Voltemos à 2021. Em setembro, a Prefeitura de Belo Horizonte publicou o Decreto 17.709, obrigando as empresas a apresentarem um plano de recomposição da frota, considerando a retomada das atividades e o aumento da demanda por viagens. Segundo a BHTrans, um plano foi apresentado e rejeitado, mas ainda há prazo legal para nova apresentação (27/10) de acordo com a Portaria 95/2021 do órgão. Para cumprirem as exigências, as empresas pedem na Justiça para colocar 460 ônibus com mais de 10 anos de uso para circular, o que é vedado pelo contrato. Mas, como sabemos, elas sempre dão um jeitinho de burlar os acordos e lucrar mais.

Além do que sempre defendemos para mudar a realidade do transporte público – queda do contrato e subsídio –, acreditamos que transparência e controle popular também são essenciais. Visando isso, temos a alegria de compartilhar a ferramenta Cadê Meu Busão – monitoramento da oferta de ônibus de Belo Horizonte, lançada recentemente em nosso site. Foram meses de trabalho desde 2020 aguardando a estabilidade da fonte dos dados disponíveis no portal de dados abertos da BHTRANS. Mas agora está no ar!

Com ela, é possível verificar a frota atual, quantos ônibus circulam em tempo real (total ou por linha), além do histórico por dia e hora. Sabemos, por exemplo, que, na maioria dos dias típicos, em horários fora do pico, a frota circulante não chega nem a 50%. Ou seja, aquele número reduzido é ainda menor. Sabe aquele médico que você chegou atrasado à tarde por causa do busão? Tem que trabalhar no final de semana? Vixe, aí a situação é ainda pior. A média diária da frota circulante não chega nem a 30%. 

Como sabemos tudo isso? 

A ferramenta foi criada a partir da disponibilização das informações de GPS dos ônibus, chamado de Tempo Real Ônibus. Esse conjunto de dados contém as coordenadas dos ônibus do sistema convencional, atualizadas a cada 20 segundos, além de outras informações como linha, sentido, horário e número do veículo. Para não falar que só criticamos a BHTrans, vale elogiá-la por também disponibilizar os chamados dados de GTFS do sistema convencional. Diferentemente dos dados de GPS, que representam a situação real do sistema, os dados de GTFS (sigla em inglês para Especificação Geral sobre Feeds de Transporte Público) são um conjunto que representam o planejamento da operação do sistema.
_ _ _ _ _ _ _
» **INSTRUÇÕES DO EXERCÍCIO**:
Transcreva sem nenhuma alteração o trecho do texto sobre a frota de ônibus de Belo Horizonte que começa em "Com ela, é possível" e segue até "sabemos tudo isso?".

» **DADOS FORNECIDOS**:
_ _ _ _ _ _ _
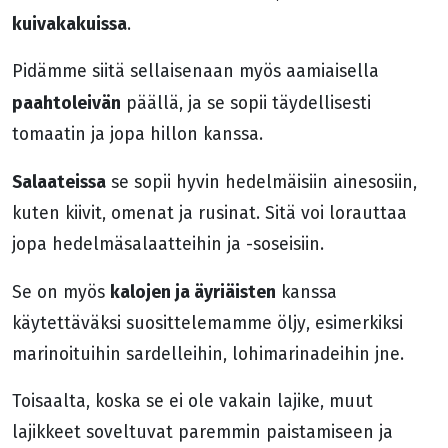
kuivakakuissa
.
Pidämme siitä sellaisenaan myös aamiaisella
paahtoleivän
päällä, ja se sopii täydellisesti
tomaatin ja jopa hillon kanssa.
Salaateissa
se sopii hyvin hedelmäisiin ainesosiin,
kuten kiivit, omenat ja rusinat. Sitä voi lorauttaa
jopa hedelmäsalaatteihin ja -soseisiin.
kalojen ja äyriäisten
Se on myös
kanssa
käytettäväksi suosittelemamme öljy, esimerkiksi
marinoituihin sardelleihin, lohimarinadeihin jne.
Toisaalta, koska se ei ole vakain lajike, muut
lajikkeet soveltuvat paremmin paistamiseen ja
_ _ _ _ _ _ _
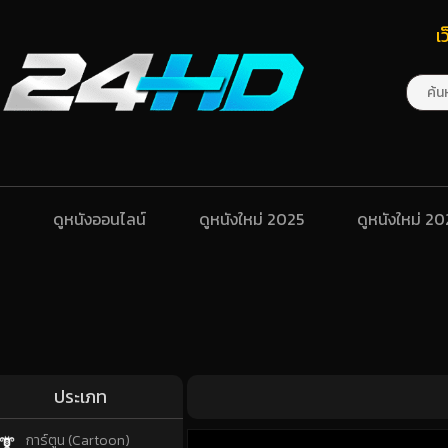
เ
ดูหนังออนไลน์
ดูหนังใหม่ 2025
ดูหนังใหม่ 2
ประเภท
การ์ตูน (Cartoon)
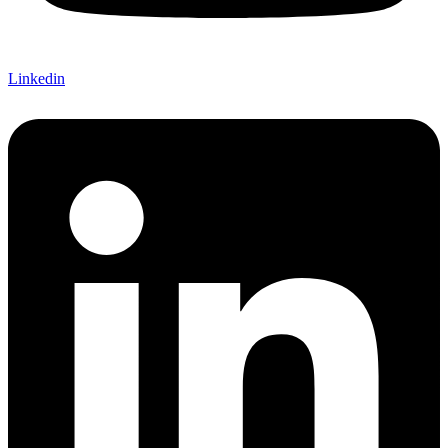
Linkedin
_ _ _ _ _ _ _
» **RESPOSTA DO PROBLEMA**:
Com ela, é possível verificar a frota atual, quantos ônibus circulam em tempo real (total ou por linha), além do histórico por dia e hora. Sabemos, por exemplo, que, na maioria dos dias típicos, em horários fora do pico, a frota circulante não chega nem a 50%. Ou seja, aquele número reduzido é ainda menor. Sabe aquele médico que você chegou atrasado à tarde por causa do busão? Tem que trabalhar no final de semana? Vixe, aí a situação é ainda pior. A média diária da frota circulante não chega nem a 30%. 

Como sabemos tudo isso?